→ **Problem details**
Read through the data, and wherever a line holds the word "managing", write that line out.

→ **Information supplied**
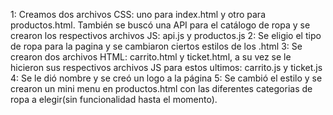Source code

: 1: Creamos dos archivos CSS: uno para index.html y otro para productos.html. También se buscó una API para el catálogo de ropa y se crearon los respectivos archivos JS: api.js y productos.js
2: Se eligio el tipo de ropa para la pagina y se cambiaron ciertos estilos de los .html
3: Se crearon dos archivos HTML: carrito.html y ticket.html, a su vez se le hicieron sus respectivos archivos JS para estos ultimos: carrito.js y ticket.js
4: Se le dió nombre y se creó un logo a la página
5: Se cambió el estilo y se crearon un mini menu en productos.html con las diferentes categorias de ropa a elegir(sin funcionalidad hasta el momento).
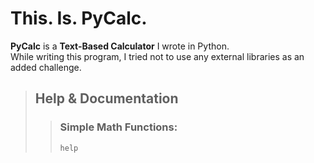 # This. Is. PyCalc.

**PyCalc** is a **Text-Based Calculator** I wrote in Python.  
While writing this program, I tried not to use any external libraries as an added challenge.  

> ## Help & Documentation
> > ### Simple Math Functions:
> > `help`

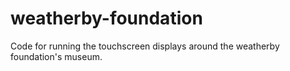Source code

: weatherby-foundation
====================

Code for running the touchscreen displays around the weatherby foundation's museum.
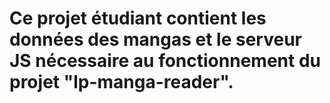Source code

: # Ce projet étudiant contient les données des mangas et le serveur JS nécessaire au fonctionnement du projet "lp-manga-reader".
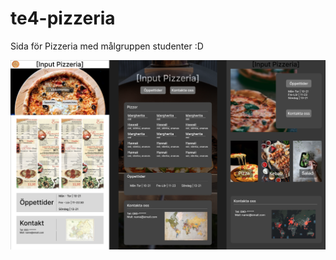 # te4-pizzeria

Sida för Pizzeria med målgruppen studenter :D

<img src="./src/images/figma.png"
     alt="figma skissar"
     style="float: left; margin-right: 10px;" />

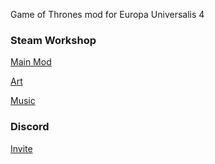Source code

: Game of Thrones mod for Europa Universalis 4

### Steam Workshop

[Main Mod](http://steamcommunity.com/sharedfiles/filedetails/?id=276456014)

[Art](http://steamcommunity.com/sharedfiles/filedetails/?id=907810098)

[Music](http://steamcommunity.com/sharedfiles/filedetails/?id=950191900)

### Discord

[Invite](https://discord.gg/ZDzvnGA)
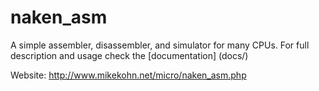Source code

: 
naken_asm
=========

A simple assembler, disassembler, and simulator for many CPUs.
For full description and usage check the [documentation] (docs/)

Website: http://www.mikekohn.net/micro/naken_asm.php


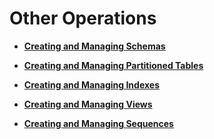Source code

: # Other Operations<a name="EN-US_TOPIC_0242370191"></a>

-   **[Creating and Managing Schemas](creating-and-managing-schemas.md)**  

-   **[Creating and Managing Partitioned Tables](creating-and-managing-partitioned-tables.md)**  

-   **[Creating and Managing Indexes](creating-and-managing-indexes.md)**  

-   **[Creating and Managing Views](creating-and-managing-views.md)**  

-   **[Creating and Managing Sequences](creating-and-managing-sequences.md)**  


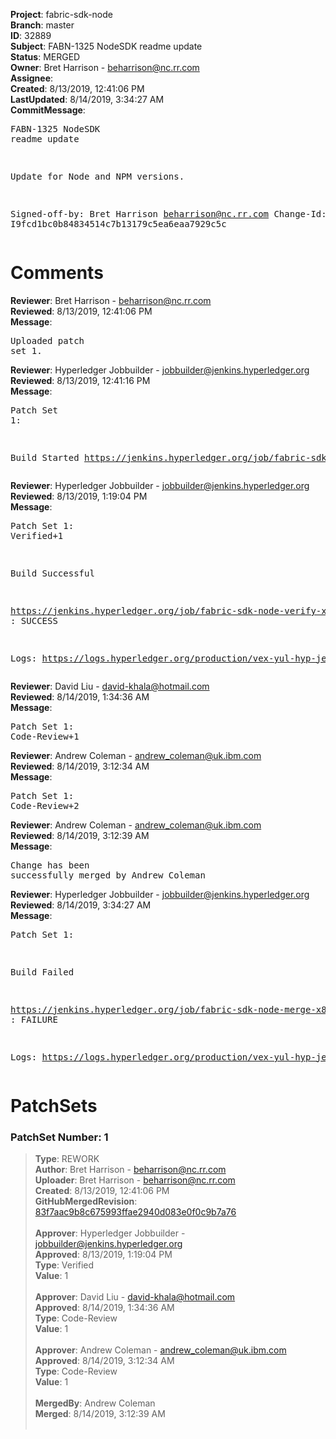 <strong>Project</strong>: fabric-sdk-node<br><strong>Branch</strong>: master<br><strong>ID</strong>: 32889<br><strong>Subject</strong>: FABN-1325 NodeSDK readme update<br><strong>Status</strong>: MERGED<br><strong>Owner</strong>: Bret Harrison - beharrison@nc.rr.com<br><strong>Assignee</strong>:<br><strong>Created</strong>: 8/13/2019, 12:41:06 PM<br><strong>LastUpdated</strong>: 8/14/2019, 3:34:27 AM<br><strong>CommitMessage</strong>:<br><pre>FABN-1325 NodeSDK readme update

Update for Node and NPM versions.

Signed-off-by: Bret Harrison <beharrison@nc.rr.com>
Change-Id: I9fcd1bc0b84834514c7b13179c5ea6eaa7929c5c
</pre><h1>Comments</h1><strong>Reviewer</strong>: Bret Harrison - beharrison@nc.rr.com<br><strong>Reviewed</strong>: 8/13/2019, 12:41:06 PM<br><strong>Message</strong>: <pre>Uploaded patch set 1.</pre><strong>Reviewer</strong>: Hyperledger Jobbuilder - jobbuilder@jenkins.hyperledger.org<br><strong>Reviewed</strong>: 8/13/2019, 12:41:16 PM<br><strong>Message</strong>: <pre>Patch Set 1:

Build Started https://jenkins.hyperledger.org/job/fabric-sdk-node-verify-x86_64/2775/</pre><strong>Reviewer</strong>: Hyperledger Jobbuilder - jobbuilder@jenkins.hyperledger.org<br><strong>Reviewed</strong>: 8/13/2019, 1:19:04 PM<br><strong>Message</strong>: <pre>Patch Set 1: Verified+1

Build Successful 

https://jenkins.hyperledger.org/job/fabric-sdk-node-verify-x86_64/2775/ : SUCCESS

Logs: https://logs.hyperledger.org/production/vex-yul-hyp-jenkins-3/fabric-sdk-node-verify-x86_64/2775</pre><strong>Reviewer</strong>: David Liu - david-khala@hotmail.com<br><strong>Reviewed</strong>: 8/14/2019, 1:34:36 AM<br><strong>Message</strong>: <pre>Patch Set 1: Code-Review+1</pre><strong>Reviewer</strong>: Andrew Coleman - andrew_coleman@uk.ibm.com<br><strong>Reviewed</strong>: 8/14/2019, 3:12:34 AM<br><strong>Message</strong>: <pre>Patch Set 1: Code-Review+2</pre><strong>Reviewer</strong>: Andrew Coleman - andrew_coleman@uk.ibm.com<br><strong>Reviewed</strong>: 8/14/2019, 3:12:39 AM<br><strong>Message</strong>: <pre>Change has been successfully merged by Andrew Coleman</pre><strong>Reviewer</strong>: Hyperledger Jobbuilder - jobbuilder@jenkins.hyperledger.org<br><strong>Reviewed</strong>: 8/14/2019, 3:34:27 AM<br><strong>Message</strong>: <pre>Patch Set 1:

Build Failed 

https://jenkins.hyperledger.org/job/fabric-sdk-node-merge-x86_64/460/ : FAILURE

Logs: https://logs.hyperledger.org/production/vex-yul-hyp-jenkins-3/fabric-sdk-node-merge-x86_64/460</pre><h1>PatchSets</h1><h3>PatchSet Number: 1</h3><blockquote><strong>Type</strong>: REWORK<br><strong>Author</strong>: Bret Harrison - beharrison@nc.rr.com<br><strong>Uploader</strong>: Bret Harrison - beharrison@nc.rr.com<br><strong>Created</strong>: 8/13/2019, 12:41:06 PM<br><strong>GitHubMergedRevision</strong>: [83f7aac9b8c675993ffae2940d083e0f0c9b7a76](https://github.com/hyperledger-gerrit-archive/fabric-sdk-node/commit/83f7aac9b8c675993ffae2940d083e0f0c9b7a76)<br><br><strong>Approver</strong>: Hyperledger Jobbuilder - jobbuilder@jenkins.hyperledger.org<br><strong>Approved</strong>: 8/13/2019, 1:19:04 PM<br><strong>Type</strong>: Verified<br><strong>Value</strong>: 1<br><br><strong>Approver</strong>: David Liu - david-khala@hotmail.com<br><strong>Approved</strong>: 8/14/2019, 1:34:36 AM<br><strong>Type</strong>: Code-Review<br><strong>Value</strong>: 1<br><br><strong>Approver</strong>: Andrew Coleman - andrew_coleman@uk.ibm.com<br><strong>Approved</strong>: 8/14/2019, 3:12:34 AM<br><strong>Type</strong>: Code-Review<br><strong>Value</strong>: 1<br><br><strong>MergedBy</strong>: Andrew Coleman<br><strong>Merged</strong>: 8/14/2019, 3:12:39 AM<br><br></blockquote>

→ **Exercise output**
-   **[Creating and Managing Schemas](creating-and-managing-schemas.md)**  
-   **[Creating and Managing Partitioned Tables](creating-and-managing-partitioned-tables.md)**  
-   **[Creating and Managing Indexes](creating-and-managing-indexes.md)**  
-   **[Creating and Managing Views](creating-and-managing-views.md)**  
-   **[Creating and Managing Sequences](creating-and-managing-sequences.md)**  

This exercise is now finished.